Hmmm. Kyle M, I'm working on that. From looking at the original setup, I think the stud bolt with its washer and spring was inserted into the back plate and then the "muffin tin " was engaged onto the stud end on the inside of the back plate. That is when the swaging takes place. I have four marks where a punch flared out the end of the stud bolt. I'm thinking the factory had some sort of jig to hold the works together before a press may have completed the task in one stroke. Swaging it back together is difficult if you have the back plate still on the axle. So I think others have suggested brazing or tig welding it back together for a more dependable result. I have thought of making a new stud bolt by cutting off the head of a 3/8" dia. bolt, filing the shank of the stud to fit the muffin tin and weld that together on the bench. Having a threaded end attached to the muffin tin allows me to reassemble the entire brake and put a double nut with the spring and washer on the outside of the back plate later. Not original and some may cringe at the suggestion but possibly a alternate route. Basically, I don't feel skilled enough to do that tricky weld in place and under the truck. I could use a more experienced guy to set us both straight. Don't want to mess this part up! Ricster
Here are a few pictures showing the old set of adjuster pinions and a new set. Since I was lucky enough to find new hardware I'm planning on doing the swage job that originally put them together. The old set had separated long ago and the disks were sliding around inside the drum causing damage to both the drum and the disks. Ricster
Hey Ricster, I'm glad I wandered over here. We are on a similar path. I have a 48 1.5 ton with the same rear brake set up. When I pulled the stubborn right rear drum off I had parts fall out too. Broken spring, etc. I'm gonna call JC tomorrow. I saw the "DO NOT PAINT THE DRUMS" post. Hot Rod Lincoln gave me some good advice too on another post. If he's watching, what about brushing the non pad contact part with black oxide? A question to anyone. AND...Great looking truck!

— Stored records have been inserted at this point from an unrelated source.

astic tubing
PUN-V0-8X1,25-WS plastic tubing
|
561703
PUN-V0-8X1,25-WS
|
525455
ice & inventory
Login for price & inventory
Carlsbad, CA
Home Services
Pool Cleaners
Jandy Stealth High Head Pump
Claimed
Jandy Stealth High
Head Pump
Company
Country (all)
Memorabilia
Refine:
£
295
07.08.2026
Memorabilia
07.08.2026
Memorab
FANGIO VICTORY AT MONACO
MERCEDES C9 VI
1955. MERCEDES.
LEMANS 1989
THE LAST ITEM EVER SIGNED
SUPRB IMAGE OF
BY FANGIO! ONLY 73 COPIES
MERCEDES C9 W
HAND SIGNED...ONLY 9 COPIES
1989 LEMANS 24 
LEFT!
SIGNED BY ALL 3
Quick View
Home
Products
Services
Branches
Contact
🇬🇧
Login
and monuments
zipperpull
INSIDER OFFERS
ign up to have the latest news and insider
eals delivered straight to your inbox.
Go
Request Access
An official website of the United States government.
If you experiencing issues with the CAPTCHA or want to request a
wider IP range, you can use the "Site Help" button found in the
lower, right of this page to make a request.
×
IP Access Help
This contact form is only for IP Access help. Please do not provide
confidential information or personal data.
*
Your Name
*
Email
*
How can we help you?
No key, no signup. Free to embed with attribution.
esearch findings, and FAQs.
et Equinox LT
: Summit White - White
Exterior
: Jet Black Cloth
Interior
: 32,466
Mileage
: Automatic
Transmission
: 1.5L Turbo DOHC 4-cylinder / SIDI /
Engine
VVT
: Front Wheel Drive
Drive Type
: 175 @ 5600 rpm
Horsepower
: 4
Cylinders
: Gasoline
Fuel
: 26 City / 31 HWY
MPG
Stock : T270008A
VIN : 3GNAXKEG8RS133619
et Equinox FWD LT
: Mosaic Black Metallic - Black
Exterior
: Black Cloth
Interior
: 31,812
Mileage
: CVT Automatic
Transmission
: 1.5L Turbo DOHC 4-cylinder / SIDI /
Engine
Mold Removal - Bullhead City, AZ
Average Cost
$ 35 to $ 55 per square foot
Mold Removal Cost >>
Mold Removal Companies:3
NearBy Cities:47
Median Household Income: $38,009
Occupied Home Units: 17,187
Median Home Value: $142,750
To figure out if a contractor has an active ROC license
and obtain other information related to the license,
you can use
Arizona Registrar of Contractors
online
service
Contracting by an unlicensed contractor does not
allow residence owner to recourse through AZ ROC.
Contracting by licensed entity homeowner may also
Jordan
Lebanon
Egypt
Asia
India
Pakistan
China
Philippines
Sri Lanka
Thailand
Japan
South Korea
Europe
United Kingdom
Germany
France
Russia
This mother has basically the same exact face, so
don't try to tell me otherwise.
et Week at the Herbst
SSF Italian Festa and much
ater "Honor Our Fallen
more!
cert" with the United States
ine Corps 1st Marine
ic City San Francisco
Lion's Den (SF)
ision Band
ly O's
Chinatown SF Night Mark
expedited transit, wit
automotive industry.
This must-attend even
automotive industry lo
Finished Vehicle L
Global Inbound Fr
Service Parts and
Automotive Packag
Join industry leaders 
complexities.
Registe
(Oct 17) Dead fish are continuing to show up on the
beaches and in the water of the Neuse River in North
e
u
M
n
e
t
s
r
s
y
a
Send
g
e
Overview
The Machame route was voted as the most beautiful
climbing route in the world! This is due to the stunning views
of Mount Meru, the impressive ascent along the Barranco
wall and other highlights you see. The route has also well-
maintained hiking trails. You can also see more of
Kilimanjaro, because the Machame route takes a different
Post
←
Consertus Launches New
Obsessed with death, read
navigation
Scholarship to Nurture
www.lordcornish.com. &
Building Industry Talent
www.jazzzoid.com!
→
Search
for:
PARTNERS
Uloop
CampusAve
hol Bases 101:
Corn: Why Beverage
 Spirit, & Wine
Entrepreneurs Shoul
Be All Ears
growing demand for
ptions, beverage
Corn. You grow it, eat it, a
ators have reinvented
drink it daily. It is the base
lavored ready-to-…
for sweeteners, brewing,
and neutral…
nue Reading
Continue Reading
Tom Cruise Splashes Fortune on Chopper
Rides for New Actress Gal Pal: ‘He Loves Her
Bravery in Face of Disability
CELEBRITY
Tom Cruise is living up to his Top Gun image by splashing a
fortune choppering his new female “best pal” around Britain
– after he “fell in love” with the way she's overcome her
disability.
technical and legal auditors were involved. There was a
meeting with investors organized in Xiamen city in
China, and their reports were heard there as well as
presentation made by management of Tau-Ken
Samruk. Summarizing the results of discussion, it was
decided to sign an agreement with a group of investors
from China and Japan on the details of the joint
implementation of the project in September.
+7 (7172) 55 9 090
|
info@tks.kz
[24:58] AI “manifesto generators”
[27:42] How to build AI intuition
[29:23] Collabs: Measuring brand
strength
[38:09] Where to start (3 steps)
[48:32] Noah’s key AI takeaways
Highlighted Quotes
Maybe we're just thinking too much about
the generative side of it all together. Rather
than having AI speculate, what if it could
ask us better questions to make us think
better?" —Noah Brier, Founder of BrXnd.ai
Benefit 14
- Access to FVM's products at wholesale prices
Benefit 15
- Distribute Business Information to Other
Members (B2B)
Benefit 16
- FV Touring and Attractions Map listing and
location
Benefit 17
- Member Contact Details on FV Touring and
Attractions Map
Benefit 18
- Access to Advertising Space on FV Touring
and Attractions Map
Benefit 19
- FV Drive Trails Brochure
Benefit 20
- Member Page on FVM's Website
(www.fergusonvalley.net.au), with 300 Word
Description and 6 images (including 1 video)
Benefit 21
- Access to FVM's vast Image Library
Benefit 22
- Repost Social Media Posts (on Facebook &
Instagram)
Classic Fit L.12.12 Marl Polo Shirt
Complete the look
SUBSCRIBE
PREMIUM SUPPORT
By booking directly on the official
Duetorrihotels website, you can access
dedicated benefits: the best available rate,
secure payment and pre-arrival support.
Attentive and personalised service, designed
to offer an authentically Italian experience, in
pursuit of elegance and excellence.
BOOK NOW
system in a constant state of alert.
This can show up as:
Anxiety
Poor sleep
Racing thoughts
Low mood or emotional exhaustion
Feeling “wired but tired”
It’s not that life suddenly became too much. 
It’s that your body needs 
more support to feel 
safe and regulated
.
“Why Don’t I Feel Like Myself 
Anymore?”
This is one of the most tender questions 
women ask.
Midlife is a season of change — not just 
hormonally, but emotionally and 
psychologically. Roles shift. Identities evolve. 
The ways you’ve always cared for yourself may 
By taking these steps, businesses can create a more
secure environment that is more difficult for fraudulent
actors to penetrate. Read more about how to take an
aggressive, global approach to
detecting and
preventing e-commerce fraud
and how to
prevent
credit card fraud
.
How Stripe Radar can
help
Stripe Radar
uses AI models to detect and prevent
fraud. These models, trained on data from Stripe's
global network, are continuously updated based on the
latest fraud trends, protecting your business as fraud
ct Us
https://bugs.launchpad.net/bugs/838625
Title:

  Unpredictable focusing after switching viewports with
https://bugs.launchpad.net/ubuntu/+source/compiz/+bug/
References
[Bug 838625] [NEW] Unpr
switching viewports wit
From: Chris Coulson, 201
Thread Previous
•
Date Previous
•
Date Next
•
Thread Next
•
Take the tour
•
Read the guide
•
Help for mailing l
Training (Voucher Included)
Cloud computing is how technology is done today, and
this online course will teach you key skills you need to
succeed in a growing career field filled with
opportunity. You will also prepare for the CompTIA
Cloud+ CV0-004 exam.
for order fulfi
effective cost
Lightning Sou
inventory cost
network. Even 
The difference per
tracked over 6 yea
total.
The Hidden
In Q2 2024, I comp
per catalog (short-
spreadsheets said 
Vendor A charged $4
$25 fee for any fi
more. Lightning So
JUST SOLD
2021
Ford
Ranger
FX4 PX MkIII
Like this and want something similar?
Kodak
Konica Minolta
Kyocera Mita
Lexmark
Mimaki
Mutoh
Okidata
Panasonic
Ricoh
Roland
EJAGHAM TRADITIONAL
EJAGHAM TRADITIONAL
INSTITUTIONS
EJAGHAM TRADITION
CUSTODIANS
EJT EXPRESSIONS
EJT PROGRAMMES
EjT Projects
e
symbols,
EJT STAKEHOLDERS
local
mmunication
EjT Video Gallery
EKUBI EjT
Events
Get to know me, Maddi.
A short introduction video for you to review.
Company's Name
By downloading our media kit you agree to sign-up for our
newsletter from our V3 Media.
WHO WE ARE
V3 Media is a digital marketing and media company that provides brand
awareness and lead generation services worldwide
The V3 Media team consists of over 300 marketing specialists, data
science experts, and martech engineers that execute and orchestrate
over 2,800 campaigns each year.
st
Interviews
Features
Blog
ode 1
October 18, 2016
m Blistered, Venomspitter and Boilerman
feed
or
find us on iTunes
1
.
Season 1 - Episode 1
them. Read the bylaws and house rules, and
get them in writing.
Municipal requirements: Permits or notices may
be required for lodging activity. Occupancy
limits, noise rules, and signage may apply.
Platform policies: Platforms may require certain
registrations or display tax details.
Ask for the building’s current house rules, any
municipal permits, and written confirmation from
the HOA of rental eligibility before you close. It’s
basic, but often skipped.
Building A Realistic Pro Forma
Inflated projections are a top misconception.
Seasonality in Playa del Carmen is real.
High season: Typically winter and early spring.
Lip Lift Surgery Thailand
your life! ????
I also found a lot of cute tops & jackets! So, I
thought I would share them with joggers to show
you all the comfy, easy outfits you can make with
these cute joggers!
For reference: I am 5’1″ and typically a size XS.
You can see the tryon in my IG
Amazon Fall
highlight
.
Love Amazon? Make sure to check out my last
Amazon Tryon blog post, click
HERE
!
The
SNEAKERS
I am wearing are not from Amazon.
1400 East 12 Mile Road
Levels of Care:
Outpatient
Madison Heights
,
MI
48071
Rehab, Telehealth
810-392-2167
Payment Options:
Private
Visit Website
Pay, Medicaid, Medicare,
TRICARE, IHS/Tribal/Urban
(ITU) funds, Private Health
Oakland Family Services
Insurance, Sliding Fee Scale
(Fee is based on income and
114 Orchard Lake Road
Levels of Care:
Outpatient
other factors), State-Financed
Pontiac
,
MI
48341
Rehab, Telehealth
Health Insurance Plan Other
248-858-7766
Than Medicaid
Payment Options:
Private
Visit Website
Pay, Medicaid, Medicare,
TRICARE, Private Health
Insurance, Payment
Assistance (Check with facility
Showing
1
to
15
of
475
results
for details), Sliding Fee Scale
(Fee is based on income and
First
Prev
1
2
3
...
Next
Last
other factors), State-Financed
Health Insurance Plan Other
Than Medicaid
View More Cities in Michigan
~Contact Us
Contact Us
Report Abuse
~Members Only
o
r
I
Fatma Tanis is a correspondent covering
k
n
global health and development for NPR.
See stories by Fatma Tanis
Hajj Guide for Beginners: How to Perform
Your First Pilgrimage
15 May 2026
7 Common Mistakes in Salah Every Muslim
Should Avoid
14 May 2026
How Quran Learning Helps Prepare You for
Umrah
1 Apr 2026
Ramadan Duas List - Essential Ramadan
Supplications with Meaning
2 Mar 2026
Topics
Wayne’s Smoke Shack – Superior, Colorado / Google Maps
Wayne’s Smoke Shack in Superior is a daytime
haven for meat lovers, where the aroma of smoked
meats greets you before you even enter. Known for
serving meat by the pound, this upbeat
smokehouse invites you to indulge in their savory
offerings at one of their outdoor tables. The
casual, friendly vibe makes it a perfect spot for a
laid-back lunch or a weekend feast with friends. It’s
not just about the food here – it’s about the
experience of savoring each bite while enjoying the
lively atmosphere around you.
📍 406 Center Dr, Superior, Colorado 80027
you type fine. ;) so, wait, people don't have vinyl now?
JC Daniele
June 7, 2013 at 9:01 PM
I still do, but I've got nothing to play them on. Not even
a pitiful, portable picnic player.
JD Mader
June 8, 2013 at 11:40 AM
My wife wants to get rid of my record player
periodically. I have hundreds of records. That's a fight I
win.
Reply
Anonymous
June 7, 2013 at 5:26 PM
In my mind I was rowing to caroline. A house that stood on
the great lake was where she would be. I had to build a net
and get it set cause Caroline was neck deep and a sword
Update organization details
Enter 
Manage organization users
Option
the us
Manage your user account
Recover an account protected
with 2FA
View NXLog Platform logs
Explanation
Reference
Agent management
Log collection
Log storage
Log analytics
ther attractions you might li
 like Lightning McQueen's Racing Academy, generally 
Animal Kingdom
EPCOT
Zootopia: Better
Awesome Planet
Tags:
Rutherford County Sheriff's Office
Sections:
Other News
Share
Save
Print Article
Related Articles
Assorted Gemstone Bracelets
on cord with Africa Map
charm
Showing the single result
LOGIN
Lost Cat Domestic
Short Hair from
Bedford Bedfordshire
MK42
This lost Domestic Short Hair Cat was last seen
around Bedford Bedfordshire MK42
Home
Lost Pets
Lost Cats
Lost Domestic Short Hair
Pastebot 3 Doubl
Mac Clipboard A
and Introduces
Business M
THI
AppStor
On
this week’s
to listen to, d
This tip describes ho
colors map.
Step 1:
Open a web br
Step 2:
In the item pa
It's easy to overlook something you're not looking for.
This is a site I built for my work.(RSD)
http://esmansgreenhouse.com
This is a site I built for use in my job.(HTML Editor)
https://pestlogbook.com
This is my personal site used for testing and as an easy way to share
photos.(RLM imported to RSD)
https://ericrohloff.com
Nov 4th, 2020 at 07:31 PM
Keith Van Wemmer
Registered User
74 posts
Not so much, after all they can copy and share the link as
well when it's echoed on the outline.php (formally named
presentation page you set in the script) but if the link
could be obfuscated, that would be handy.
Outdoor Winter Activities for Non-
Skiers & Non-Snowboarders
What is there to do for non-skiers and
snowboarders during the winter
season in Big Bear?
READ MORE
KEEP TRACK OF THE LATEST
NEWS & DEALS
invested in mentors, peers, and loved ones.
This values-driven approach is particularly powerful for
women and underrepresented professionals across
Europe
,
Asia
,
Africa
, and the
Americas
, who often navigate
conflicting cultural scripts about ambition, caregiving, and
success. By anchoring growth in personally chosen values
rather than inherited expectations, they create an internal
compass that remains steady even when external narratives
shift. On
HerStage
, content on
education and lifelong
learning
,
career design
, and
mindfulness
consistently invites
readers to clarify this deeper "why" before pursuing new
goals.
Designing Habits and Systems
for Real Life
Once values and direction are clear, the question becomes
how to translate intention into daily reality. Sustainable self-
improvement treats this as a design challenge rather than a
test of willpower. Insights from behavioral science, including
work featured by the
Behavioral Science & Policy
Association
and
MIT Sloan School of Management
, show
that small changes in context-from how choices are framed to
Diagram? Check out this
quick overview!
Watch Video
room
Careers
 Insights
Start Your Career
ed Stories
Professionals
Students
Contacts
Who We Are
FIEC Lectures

"Stove Polish" that is used to treat wood burning stoves to prevent rust works on brake drums without interfering with their ability to dissipate heat. It's inexpensive, easy to apply, and one application will last quite a while. It's basically atomized carbon powder and beeswax. There's plenty of it available on Ebay. Jerry
The murder victim was drowned in a bathtub full of Rice Krispies and milk. The coroner blamed the crime on a cereal killer!
Cringe and wail in fear, Eloi- - - - -we Morlocks are on the hunt!